November marks the tenth anniversary of the passage of Proposition 209--the 1996 California voter initiative that eliminated consideration of race and gender in contracting, hiring and admissions practices. The anniversary is a bitter one for activists concerned about equal opportunity. "Prop 209 took away one of the few effective tools we as a society had to counter race-based exclusion. We're paying for it now," says Julie Su, litigation director of the Asian Pacific American Legal Center (APALC) in Los Angeles.
Jarring statistics about UCLA's freshman class this year testify to Prop 209's devastating impact on diversity in higher education. Only 100 African-Americans enrolled--2 percent of the 4,802 total and twenty-five fewer than last year. Twenty of those 100 were recruited athletes. This year's number is the lowest in more than thirty years--particularly troubling considering that the percentage of African-American applicants who meet minimum requirements to be considered eligible for admission to the University of California system has risen steadily in the past decade. "That is the strongest evidence of an anti-civil rights and anti-equal opportunity measure," says the Rev. Jesse Jackson.

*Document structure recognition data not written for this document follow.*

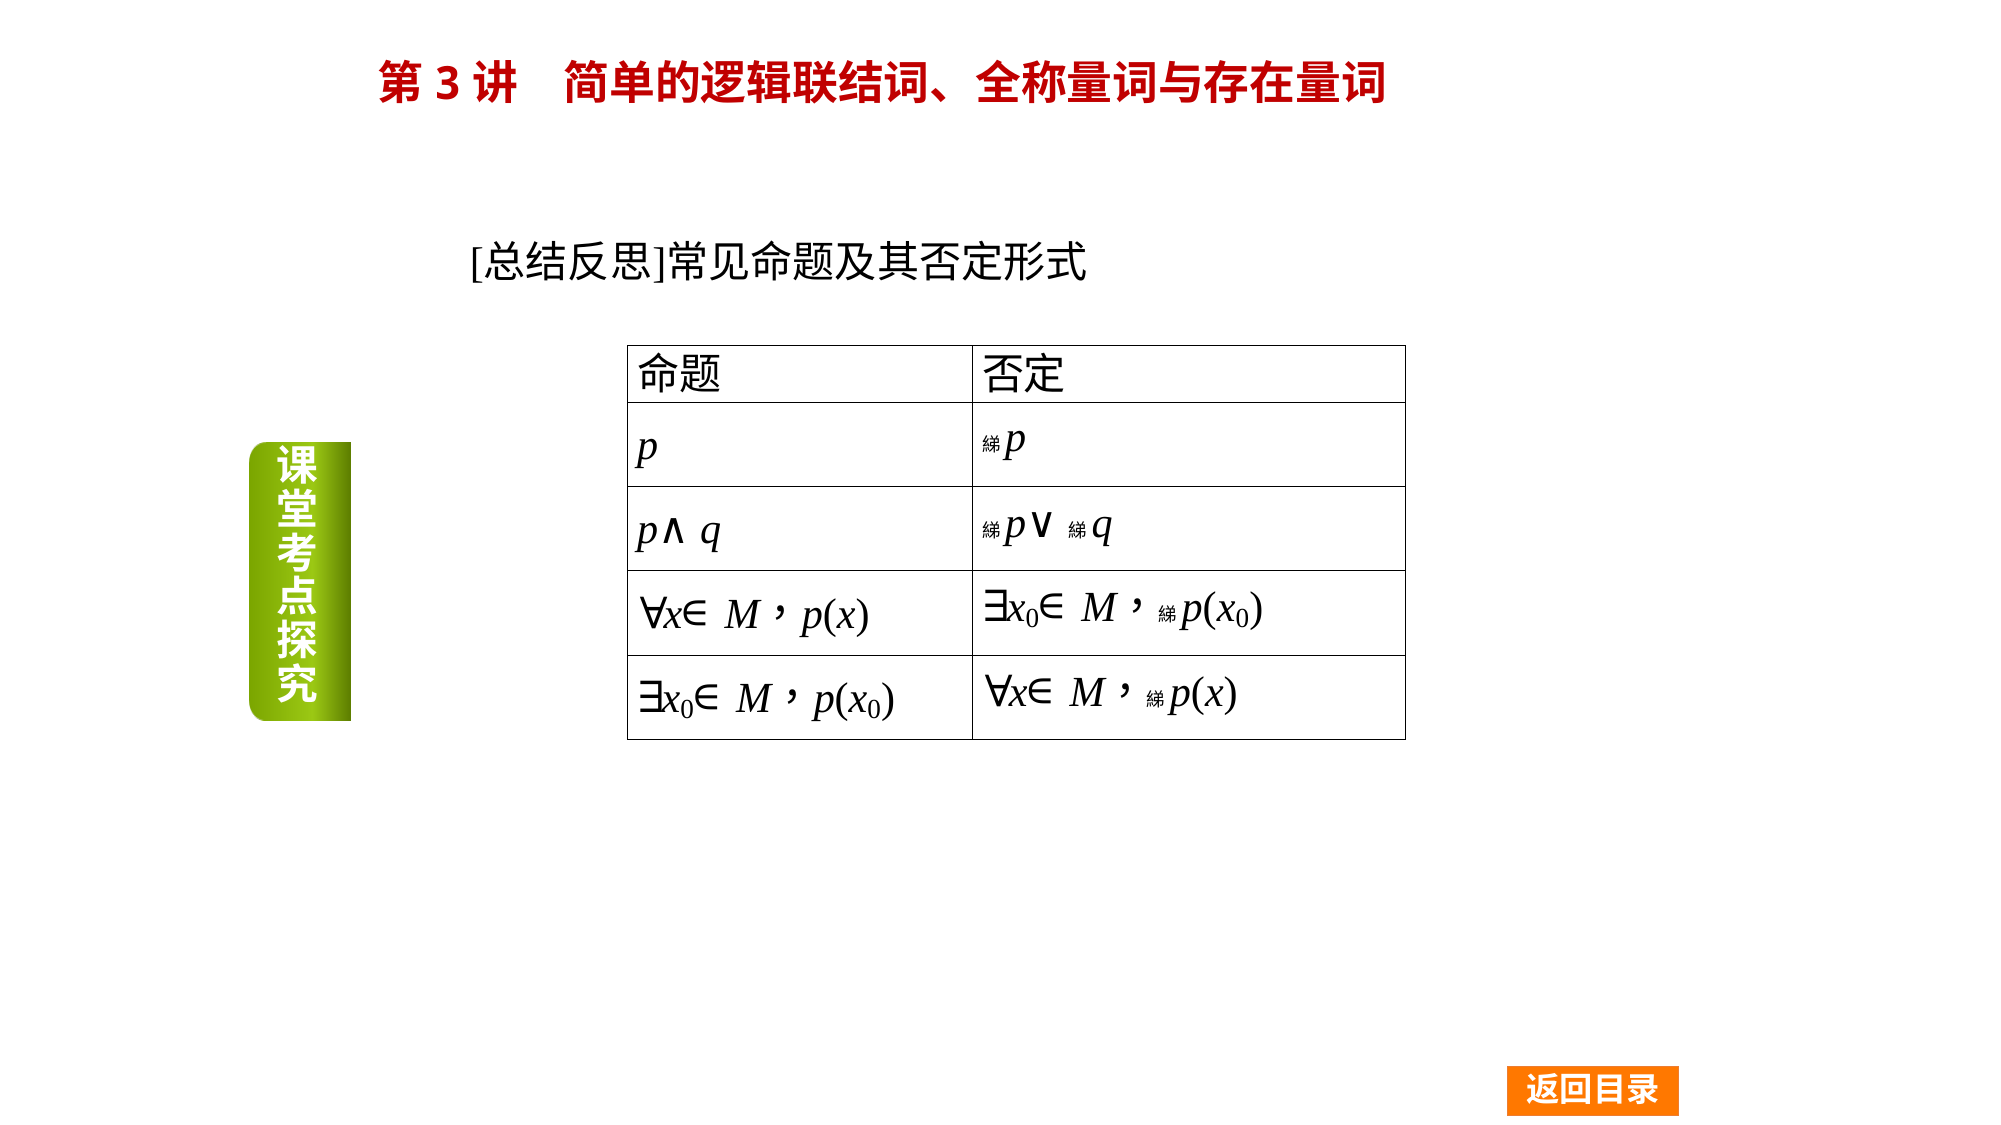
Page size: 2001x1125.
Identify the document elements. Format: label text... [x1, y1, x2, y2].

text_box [459, 234, 1572, 768]
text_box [249, 437, 351, 722]
text_box 返回目录 [1507, 1066, 1679, 1116]
text_box 第3讲 简单的逻辑联结词、全称量词与存在量词 [362, 42, 1461, 121]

The crisis at UCLA has sparked an angry outcry from alumni, community leaders and students. In May the African Student Union organized a walkout of about 300 students, who left their classes and marched to the chancellor's office to demand that something be done. According to Karume James, 21, a recent UCLA graduate, their message was simple: "Why are there no black people here?" In June the Alliance for Equal Opportunity in Education, a coalition of organizations including the NAACP, the Southern Christian Leadership Conference, the Urban League and the UCLA Black Alumni Association, demanded an overhaul of the admissions process, alleging that UCLA's flawed practices had harmed black enrollment as much as Prop 209.